White chocolate, though a member of the family, is not technically chocolate because it contains no cocoa solids.  If it did, it wouldn't be white! Originally developed as a lighter summer confection, white chocolate is sometimes referred to as white milk chocolate because, like milk chocolate, it is made of cocoa butter, milk, and flavorings (though milk chocolate does contain cocoa solids). Photo of Chocovic white chocolate by Claire Freiermann | THE NIBBLE.
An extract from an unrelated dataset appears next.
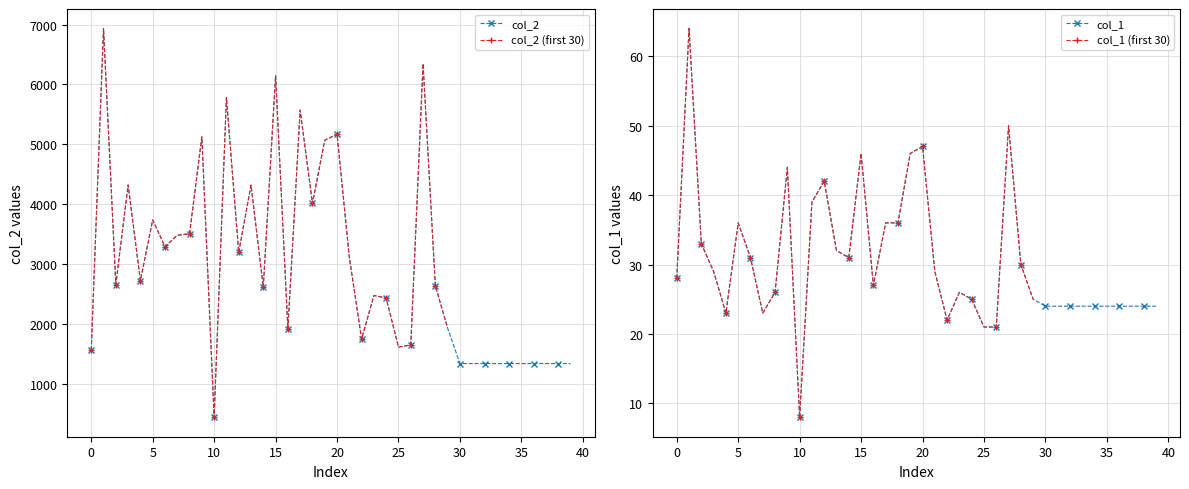

True or false: col_1 and col_2 intersect in this chart.

False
Any other formulation must still be called confectionary or summer coating. When a white chocolate bar has a percentage on the label similar to a cacao bar, e.g. 33%, it is not referring to the percentage of cacao in the bar (as there are no cocoa solids in white chocolate) but to the percentage of cocoa butter. The higher the percentage of cocoa butter, the richer and creamier the bar. Many experts feel that El Rey’s white chocolate, Icoa, is the finest in the world. Other manufacturers deodorize all of their cocoa butter (which is pressed from the cocoa bean), to remove all of the flavor. They do this because their purpose is to add this cocoa butter back into the chocolate liquor (also called cocoa solids and other names) to increase is fluidity (creaminess) without affecting flavor. To this end, a deodorized, flavorless, cocoa butter is perfect for milk chocolate and dark chocolate production. But, it makes white chocolate, which has no chocolate liquor, taste more bland. That’s why Icoa is considered the paragon of white chocolate among connoisseurs. See our review of the best white chocolate.

 

XOCOATL or XOCOLATL

Pronounced shock-WA-tel, the Mayan word for chocolate. It means bitter water. The original chocolate beverage was an unsweetened drink mixed with maize and flavored with pepper and other savory spices. The word “cacao” originated with the Olmec peoples who occupied the lowland regions of the eastern Mexican gulf coast; originally pronounced kakawa, “cacao” derived from the Mixe-Zoquean family of languages spoken by the Olmec, and was probably in use by 1000 B.C.* The Olmec shared their knowledge of cacao with the adjacent Mayans. The Nahuatl (Aztec language) term cacahuatl for cacao was concocted from the Mayan word. See chocolate for the etymology of the word.
*The True History of Chocolate, Sophie Coe and Michael Coe.